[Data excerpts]
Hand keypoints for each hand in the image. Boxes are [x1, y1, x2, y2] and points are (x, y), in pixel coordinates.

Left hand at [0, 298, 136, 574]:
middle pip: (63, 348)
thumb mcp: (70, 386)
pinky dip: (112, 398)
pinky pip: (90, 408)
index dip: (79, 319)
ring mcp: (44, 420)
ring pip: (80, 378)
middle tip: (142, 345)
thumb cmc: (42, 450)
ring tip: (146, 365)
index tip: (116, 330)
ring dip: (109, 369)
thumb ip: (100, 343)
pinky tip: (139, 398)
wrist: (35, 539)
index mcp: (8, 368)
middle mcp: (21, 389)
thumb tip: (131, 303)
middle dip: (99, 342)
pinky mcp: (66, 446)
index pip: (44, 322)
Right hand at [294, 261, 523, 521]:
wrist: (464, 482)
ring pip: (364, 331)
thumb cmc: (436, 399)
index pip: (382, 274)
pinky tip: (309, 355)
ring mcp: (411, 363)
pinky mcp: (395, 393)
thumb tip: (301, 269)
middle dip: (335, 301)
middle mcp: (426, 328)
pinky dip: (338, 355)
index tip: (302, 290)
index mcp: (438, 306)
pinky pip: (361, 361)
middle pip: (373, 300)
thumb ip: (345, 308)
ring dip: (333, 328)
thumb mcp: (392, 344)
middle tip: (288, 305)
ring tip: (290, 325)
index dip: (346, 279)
---
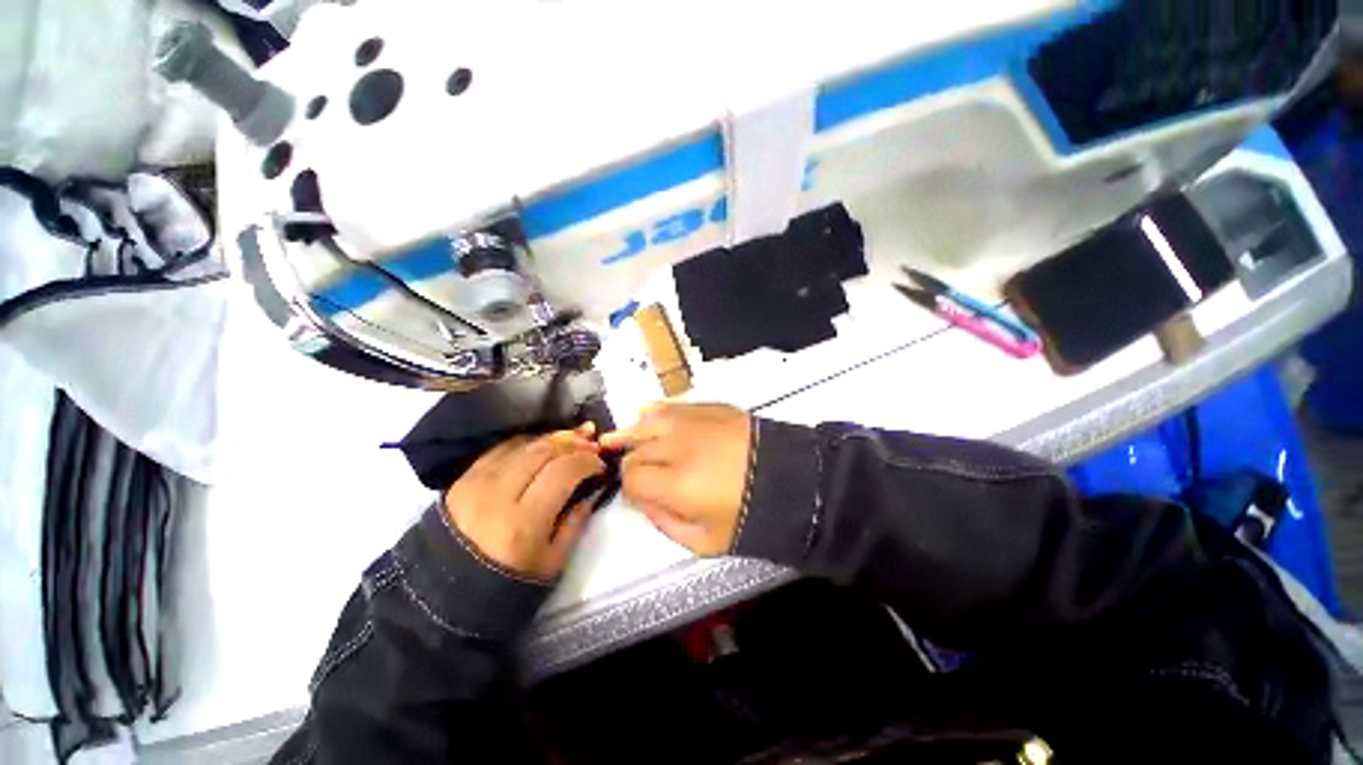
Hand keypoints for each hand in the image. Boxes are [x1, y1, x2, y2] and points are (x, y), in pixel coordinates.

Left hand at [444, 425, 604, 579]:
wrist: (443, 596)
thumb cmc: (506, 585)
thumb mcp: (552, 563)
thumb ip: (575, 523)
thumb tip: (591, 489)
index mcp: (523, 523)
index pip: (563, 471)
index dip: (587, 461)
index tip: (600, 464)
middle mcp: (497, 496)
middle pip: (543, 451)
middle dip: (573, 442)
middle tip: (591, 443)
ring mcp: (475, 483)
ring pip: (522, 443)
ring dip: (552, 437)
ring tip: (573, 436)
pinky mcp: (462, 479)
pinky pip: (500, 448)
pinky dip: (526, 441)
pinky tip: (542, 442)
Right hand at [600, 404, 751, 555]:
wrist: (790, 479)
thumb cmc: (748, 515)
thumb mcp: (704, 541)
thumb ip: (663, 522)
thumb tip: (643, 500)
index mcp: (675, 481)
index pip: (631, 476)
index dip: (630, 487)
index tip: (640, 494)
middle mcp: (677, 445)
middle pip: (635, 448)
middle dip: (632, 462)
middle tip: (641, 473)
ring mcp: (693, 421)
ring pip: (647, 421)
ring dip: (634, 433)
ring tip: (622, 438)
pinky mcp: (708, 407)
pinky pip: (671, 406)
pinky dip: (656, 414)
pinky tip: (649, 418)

REQUIRED ACTION:
In the data above, find each line that uses the string "hand". Copy it.

COMPLETED EXERCISE:
Hand keypoints for each hand in the image. Boxes are [x1, y1, x2, y2] and points are (x, y), in pixel coordinates.
Left hand at [0, 298, 136, 574]:
Right hand at [294, 261, 523, 521]:
Hand keypoints for each hand in the image. Boxes are [x1, y1, x2, y2] and points are (x, y), in pixel coordinates.
Left hand at [444, 425, 604, 579]:
Right hand at [600, 404, 751, 555]:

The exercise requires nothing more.